Winin’ and Grindin’ and a Lot of Gouyad

(This post revises a story from “Tales from the Archive,” a series on Posted on 9 September 2015, it captured a slice of West Indian Carnival on Eastern Parkway, Brooklyn, 3 September 1990.)

Carnival was probably the farthest thing from the minds of Frederick Law Olmstead and Calvert Vaux when they designed the world’s first parkway: Eastern Parkway in Brooklyn. At work at the same time (circa 1866) on Prospect Park, they hoped to connect the Park with green spaces on the eastern end of Crown Heights, an expanse topping the site of a glacial moraine from the last ice age. The West Indian Day Parade, established in Manhattan’s Harlem in 1947 by Trinidadians who settled there, relocated to the Crown Heights stretch of Eastern Parkway in 1969. In 1990 Trinidadians still managed the parade, but it was open without permit to anyone who wanted to jump into the melee. Really! What would Olmstead and Vaux have thought of connecting those green spaces with singing steel pans, a kaleidoscope of dancing butterflies and Indians, and unabashed soca winin’? To which Makandal would add its Haitian gouyad

The Brooklyn Arts Council, then known officially as the Brooklyn Arts and Cultural Association (BACA), funded our appearance on the Parkway in 1990. We could have provided our services gratis. But the big groups had sponsors, so why shouldn’t we? The publicly funded grant covered rental of a truck with a small flatbed, decoration of the truck with branches and sign, and compensation for core Troupe artists. Frisner assembled musicians Jean Alphonse, Steve Deats, Paul Newman, Luc Richard (all drummers), and Alberto Plummer (trumpet); dancers Nicole Attaway, Carole Jean Louis, and Jocelyne Louis; and several friends and students.

Frisner worked with a friend to paint the large wooden sign crediting our sponsor. (It was not lost on our Haitian friends that the acronym BACA, pronounced with a hard “C,” is baka in Kreyòl: a small demon.) He embellished the words in the front with the cover of his 1986 album Èzili and a cutout photo of himself with a trophy from the back of his 1982 album A Trip to Vodou. The back of the sign bore images of various Vodou spirits. The hood of the cab and the back of the bed each carried a drapo (a Haitian sequin arts genre), with each flashing symbols of the Vodou spirits. Props also included a flag sporting yet more symbols of the spirits on a base that resembled the Haitian national flag.

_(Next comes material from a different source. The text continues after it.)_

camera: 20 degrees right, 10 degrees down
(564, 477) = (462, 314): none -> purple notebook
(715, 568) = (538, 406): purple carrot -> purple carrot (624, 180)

We made sure that Haitians who lined the Parkway—treated mainly in 1990 to calypso and soca from Trinidad and maybe a spot of Haitian konpa–got a nice Afro-Haitian bouyon rasin (roots stew). In case you’re wondering, the maestro’s costume was a yellow cotton print dress he’d bought for me in a Miami flea market.

We set out from our home base on Rutland Road in East Flatbush and zigzagged through the streets toward the Parkway, and from that point our cortege blossomed. In all I captured nearly two hours of video, and friend and photographer Chantal Regnault countless photos. We had moved a mere eight blocks along the Parkway when the police directed us down Rogers Avenue. But it was ample time for our audience to get into the groove and swivel their hips to such Carnival classics as “O Seigneur.” That’s what gouyad means, by the way, a fun and seductive hip grind. Watch Frisner’s rooftop gouyad in the final minutes of the video—and try it!

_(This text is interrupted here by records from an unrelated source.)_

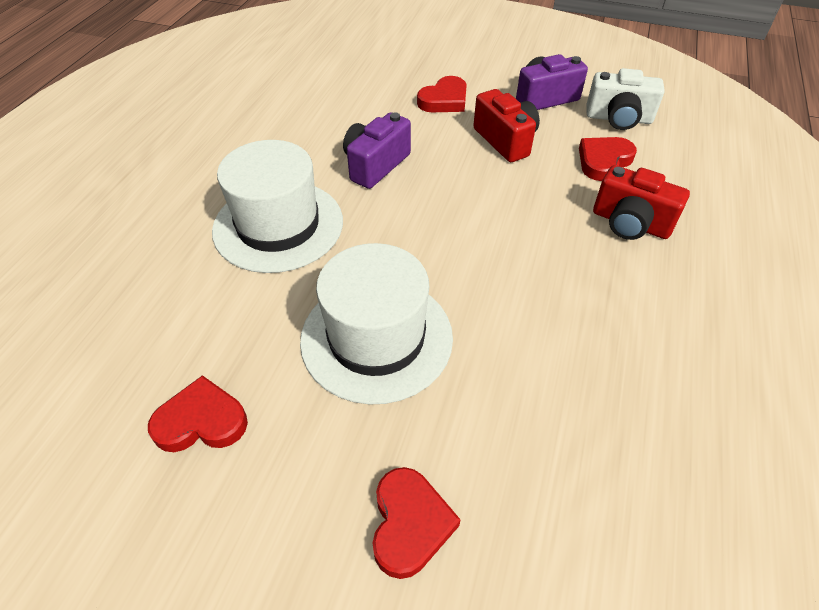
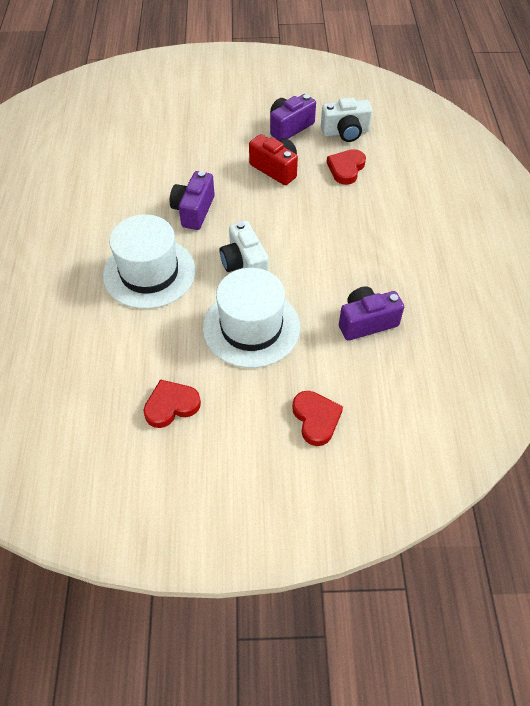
camera: 20 degrees left, 5 degrees up
(408, 247) = (244, 264): none -> white camera
(444, 100) = (219, 146): red heart -> none
(557, 382) = (366, 322): none -> purple camera
(630, 223) = (376, 210): red camera -> none

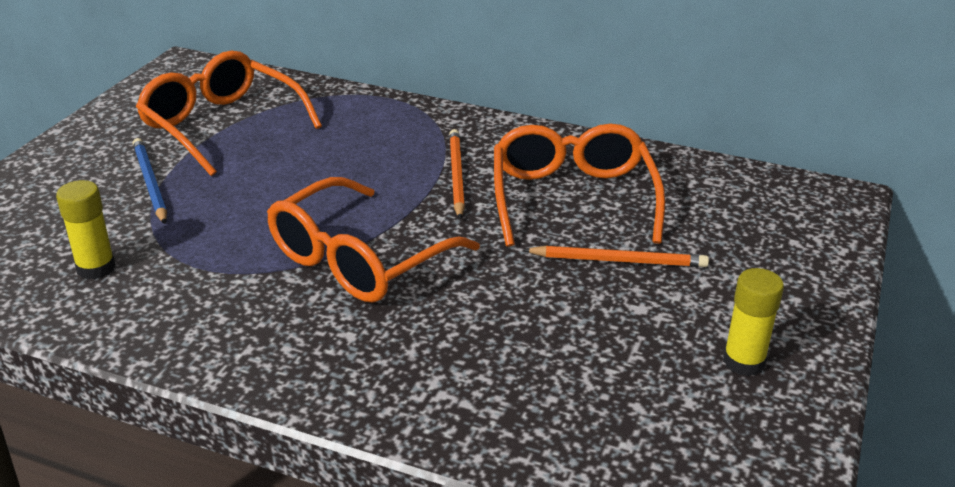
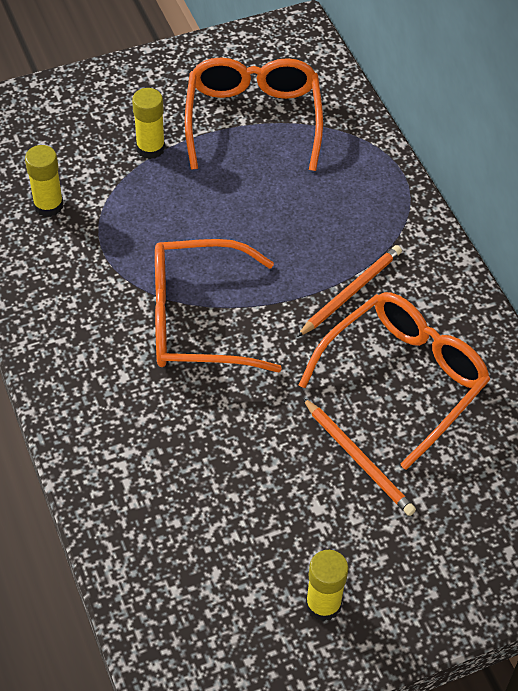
camera: 45 degrees right, 20 degrees up
(150, 183) = (150, 148): blue pencil -> yellow glue stick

Note: The video below, from The Makandal Channel on YouTube, excerpts special moments from the whole day’s performance. Those interested in history, social context, and other tropical delights may find the unedited footage here in the Wilcken Collection of the Frisner Augustin Memorial Archive on YouTube.

First Image: Photo by Chantal Regnault. Frisner Augustin blows a kòne (single-note trumpet) on Eastern Parkway, Brooklyn, during the West Indian Day Parade, 3 September 1990. Archived here for the Frisner Augustin Memorial Archive.

Second Image: Photo by Chantal Regnault. Frisner Augustin drums for carnival revelers on Eastern Parkway, Brooklyn, during the West Indian Day Parade, 3 September 1990. Archived here for the Frisner Augustin Memorial Archive.

Video: Shot and edited by Lois Wilcken. Makandal participates in the West Indian Day Parade on Eastern Parkway, Brooklyn, with public funding through the Brooklyn Arts Council. Edited video appears as Working the Carnival on The Makandal Channel on YouTube. Unedited video archived here for the Frisner Augustin Memorial Archive.

Story by Lois Wilcken

Author: makandal1758

Makandal channels multiple media to educate and enlighten the public about Haiti, the Haitian diaspora, and all those touched by the rich legacy of Haiti. The company's activities include research, archiving, theatrical productions, and the promotion of artists.

2 thoughts on “Winin’ and Grindin’ and a Lot of Gouyad”

  1. it is beautiful to still see memories of my father still going on. And continuously puts a smile on my face knowing that he is watching over all of us. I will always love you dad.